Consignas de trabajo:
1. Indica si cada afirmación coincide con el texto sobre los fósiles de salamandras marinas. Responde sí o no y cita literalmente las palabras del texto que lo deciden. (a) Los anfibios a los que pertenecían los restos se alimentaban de peces. (b) Hace cientos de millones de años, el noroeste de Australia era la orilla de una bahía profunda. (c) La mayor parte de los fósiles de estos animales se ha documentado en el hemisferio sur.
2. Traduce al inglés esta oración del texto sobre los fósiles de salamandras marinas: "Lo que hoy es un desierto en el remoto noroeste de Australia era la orilla de una bahía poco profunda hace cientos de millones de años."
3. Escribe una continuación del texto sobre los fósiles de salamandras marinas que empiece después de su última oración.
+++ Texto proporcionado +++
Fósiles rescatados de museos revelan "salamandras marinas" de hace 250 millones de años
Los restos pertenecían a dos tipos de anfibios primitivos, parientes de las ranas modernas, que se alimentaban de peces, según un estudio.
Lo que hoy es un desierto en el remoto noroeste de Australia era la orilla de una bahía poco profunda hace cientos de millones de años.
Allí vivieron grandes anfibios marinos poco después de la extinción masiva del final del Pérmico, el evento que dio inicio a la era mesozoica hace unos 252 millones de años.
Este evento implicó las primeras apariciones de los tetrápodos marinos (vertebrados con extremidades), incluyendo anfibios y reptiles, que alcanzaron la supremacía como superdepredadores acuáticos.
Hasta la fecha, los fósiles de estos animales se han documentado en gran medida en el hemisferio norte. En comparación, los registros del hemisferio sur son escasos.
+++ Material extraído +++
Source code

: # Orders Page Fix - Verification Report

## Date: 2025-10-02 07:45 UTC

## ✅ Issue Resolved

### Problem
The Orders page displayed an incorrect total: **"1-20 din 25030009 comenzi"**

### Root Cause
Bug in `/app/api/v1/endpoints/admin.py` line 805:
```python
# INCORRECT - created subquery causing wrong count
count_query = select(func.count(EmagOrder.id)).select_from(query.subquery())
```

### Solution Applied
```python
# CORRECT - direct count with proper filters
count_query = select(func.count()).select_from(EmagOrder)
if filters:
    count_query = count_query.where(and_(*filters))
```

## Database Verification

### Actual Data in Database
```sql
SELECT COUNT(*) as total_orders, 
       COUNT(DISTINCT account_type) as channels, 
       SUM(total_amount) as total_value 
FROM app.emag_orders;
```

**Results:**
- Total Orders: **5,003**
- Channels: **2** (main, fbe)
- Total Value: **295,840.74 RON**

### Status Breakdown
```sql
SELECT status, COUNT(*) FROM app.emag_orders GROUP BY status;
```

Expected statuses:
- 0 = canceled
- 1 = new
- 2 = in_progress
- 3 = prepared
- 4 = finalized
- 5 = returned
+++
Respuestas del ejercicio:
1.
(a) Sí: "que se alimentaban de peces".
(b) No: "era la orilla de una bahía poco profunda".
(c) No: "se han documentado en gran medida en el hemisferio norte".

2. What is now a desert in the remote northwest of Australia was the shore of a shallow bay hundreds of millions of years ago.

3.
Ahora, fósiles de la región de Kimberley (norte de Australia occidental) recuperados en las décadas de 1960 y 1970, y trasladados a colecciones de museos, fueron redescubiertos y reanalizados en un estudio.
La investigación fue realizada por el Museo Sueco de Historia Natural y publicada hoy en Journal of Vertebrate Paleontology.
Según los autores del estudio, en 1972 estos fragmentos habían sido atribuidos a una sola especie, Erythrobatrachus noonkanbahensis , descrita a partir de fragmentos de cráneo.
Sin embargo, el nuevo análisis -que incluyó imágenes 3D de alta resolución- determinó que los fósiles corresponden al menos a dos tipos distintos de trematosáuridos, un grupo de anfibios marinos primitivos.
Además de Erythrobatrachus, se identificaron restos atribuibles al género Aphaneramma, caracterizado por un hocico largo y delgado adaptado para capturar peces pequeños.
Según los datos, el examen del cráneo de Erythrobatrachus sugiere que medía unos 40 cm de largo cuando estaba completo y que provenía de un superdepredador de cuerpo grande y cabeza ancha.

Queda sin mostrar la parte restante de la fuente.